REPUBLIKA.CO.ID, WASHINGTON -- Amerika Serikat (AS) kembali menegaskan pada Ahad (13/2/2022), Rusia dapat menginvasi Ukraina kapan saja dan mungkin membuat dalih mengejutkan untuk melakukan serangan. Namun, para pejabat AS mengatakan tidak dapat mengkonfirmasi laporan bahwa intelijen mengindikasikan bahwa Rusia berencana untuk menyerang pada Rabu (16/2/2022).
"Kami tidak dapat memprediksi hari dengan sempurna, tetapi kami sekarang telah mengatakan untuk beberapa waktu bahwa kami berada di jendela," kata Penasihat Keamanan Nasional Presiden Joe Biden, Jake Sullivan, kepada CNN.
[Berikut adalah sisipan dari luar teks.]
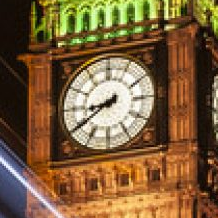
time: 8:39
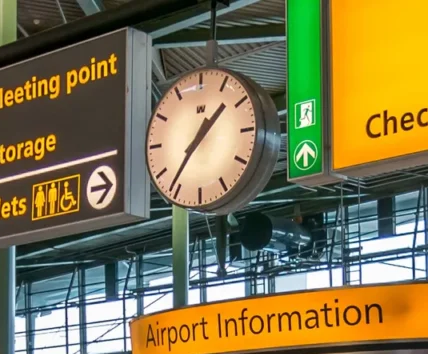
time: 1:36
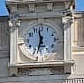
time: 11:32
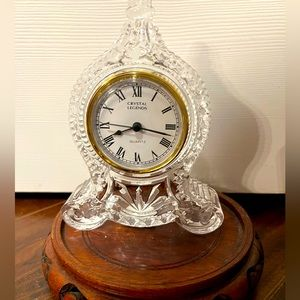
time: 8:16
Sullivan mengatakan Washington akan terus berbagi kondisi yang dipelajarinya. Washington dengan dunia menolak kesempatan Moskow melakukan operasi "bendera palsu" yang bisa menjadi dalih untuk melakukan serangan. Operasi tersebut merupakan istilah untuk perbuatan dengan maksud menyamarkan pihak yang sebenarnya bertanggung jawab dan menjadikan pihak lain sebagai kambing hitam.
Rusia memiliki lebih dari 100.000 tentara yang berkumpul di dekat Ukraina. AS telah berulang kali mengatakan invasi sudah dekat dan Rusia menyangkal rencana semacam itu dan menuduh Barat histeris.
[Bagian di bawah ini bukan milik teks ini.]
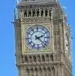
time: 2:22
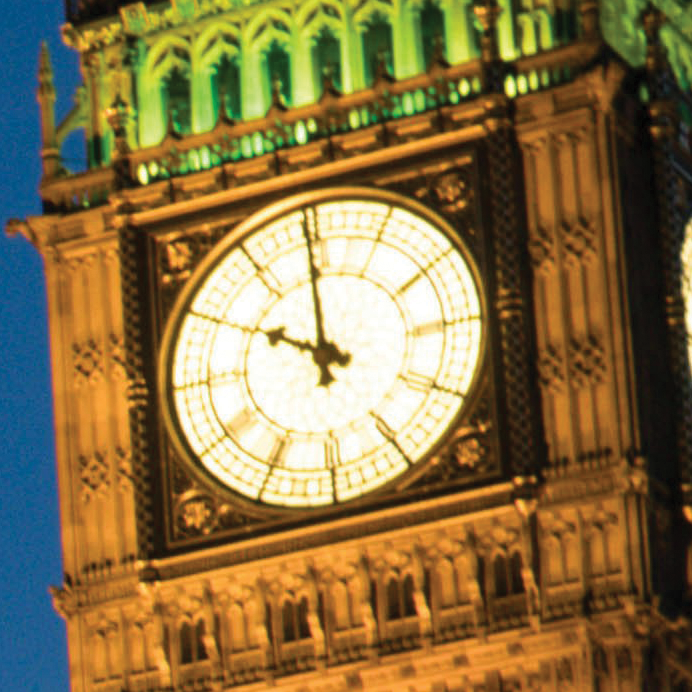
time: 9:59
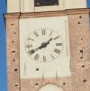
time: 1:40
Kanselir Jerman Olaf Scholz dalam perjalanan ke Ukraina pada Senin (14/2/2022) dan sehari berikutnya ke Rusia. Dia menyerukan Rusia untuk mengurangi ketegangan dan memperingatkan sanksi jika Moskow benar-benar menyerang.
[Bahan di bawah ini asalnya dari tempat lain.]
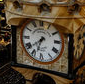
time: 6:38
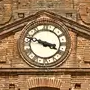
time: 3:48
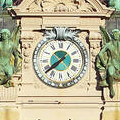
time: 7:38
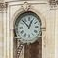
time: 12:52
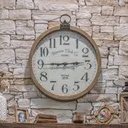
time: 2:45
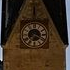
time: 7:19
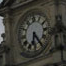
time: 6:23
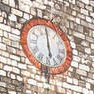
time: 5:59
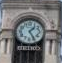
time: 1:24
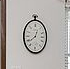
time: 12:38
Dalam konsesi besar bagi Rusia, duta besar Ukraina untuk Inggris Vadym Prystaiko mengatakan kepada BBC, negara itu dapat membatalkan tawarannya untuk bergabung dengan NATO. Tindakan ini berguna menghindari perang.
Prystaiko mengatakan Ukraina bersedia menjadi fleksibel atas tujuannya untuk bergabung dengan Pakta Pertahanan Atlantik Utara (NATO). "Kami mungkin terutama diancam seperti itu, diperas oleh itu, dan didorong ke sana," kata Prystaiko ketika ditanya apakah Kiev dapat mengubah posisinya dalam keanggotaan NATO.